Many of the articles and posts on the various wedding websites, this site included, discuss and provide helpful information about the money issues involved in planning and having a wedding.
But even more important for the bride and groom are the money issues they will inevitably face after the wedding when they become husband and wife. Issues such as income, budgeting, spending habits and how much debt to incur are critical issues for every married couple, which, if not dealt with successfully, can lead to marital problems.
Here is an article, from Huff Post Weddings, that provides helpful tips for 5 money issues to discuss with your future spouse before your wedding day:
Talking about money might not be as fun as discussing the songs your reception band will play or the tropical location in which you’ll be honeymooning, but it’s truly one of the most important pre-wedding talks you’ll have.
You’re probably aware that finances are one of the issues married couples argue about the most. To make matters worse, these types of arguments have also been attributed as the leading cause of divorce in the United States. Like any issue in a relationship, the best course of action is to have an early discussion to get ahead of any potential problems before they arise. To help you get started, here are five money-related conversations to have with your future spouse before the big day:
Will we be combining assets?
Many couples will combine their checking, savings and investment accounts after the wedding. By doing so, the couple will have a much clearer view of their financial standing and be able to tackle major purchases as a team. For those who need a little time to ease into the “what’s mine is yours” way of thinking, it’s also perfectly acceptable to form one joint account while also keeping other separate accounts. Neither way is wrong, but a joint account can be very helpful, even if it’s only for rent or mortgage payments. Sharing money helps couples work together to reach financial goals. It also helps build trust as both partners always have access to viewing bank account information.
Are we starting in debt?
Discovering that your spouse has debt that’s been kept a secret is the equivalent of a nuclear bomb exploding on your marriage. Between credit cards, car payments and student debt, it’s typical to have racked up some debt before purchasing a home. The key is to be completely honest with your partner about how much you owe and what the payment terms are. Credit is another issue to get out in the open. If one person has a poor credit score, for example, you may want to consider keeping certain things separate because mixing good and bad credit could end up adversely affecting your future joint borrowing opportunities.

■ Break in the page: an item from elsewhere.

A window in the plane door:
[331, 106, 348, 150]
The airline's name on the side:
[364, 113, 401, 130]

What are our financial goals?
Do you want to vacation every summer? Buy a house within three years? Start a family within five? These are excellent goals to have, but also require some financial planning. Warren Buffet said it best: “Do not save what is left after spending, but spend what is left after saving.” This statement is especially apt for newly married couples. No matter your income, you should set a detailed budget and savings plan and follow it monthly. If you don’t currently have an easy way to manage your money, check out services like Quicken or Mint.com to help get organized.
Who will manage the budget?
This may seem simple, but it can become a very tricky issue. Managing a budget is a team effort, but it does take time. If one partner is more organized or has more time to keep tabs on the finances, he or she should take charge. Monthly discussions on spending habits, investments and upcoming expenses are also important.
Should we get a prenup?
The prenuptial agreement is one of the most dreaded topics engaged couples talk about before their wedding. While I’ve always felt slimy discussing them because the nature of the agreement implies that the marriage may not last, any lawyer will tell you that it’s always in your best interest to protect yourself. A few valid reasons to consider a prenup are if one partner is bringing major debt into the relationship, if there’s business ownership involved or if one partner brings a significant amount of wealth into the marriage. The decision is ultimately yours, and shouldn’t be taken lightly.
It’s important to have some of these tough conversations well in advance of your wedding day. Remember, honesty is always the best policy and marital finances are always a team effort. If you and your future spouse decide you need some help tackling these issues, the National Foundation for Credit Counseling is a great place to start.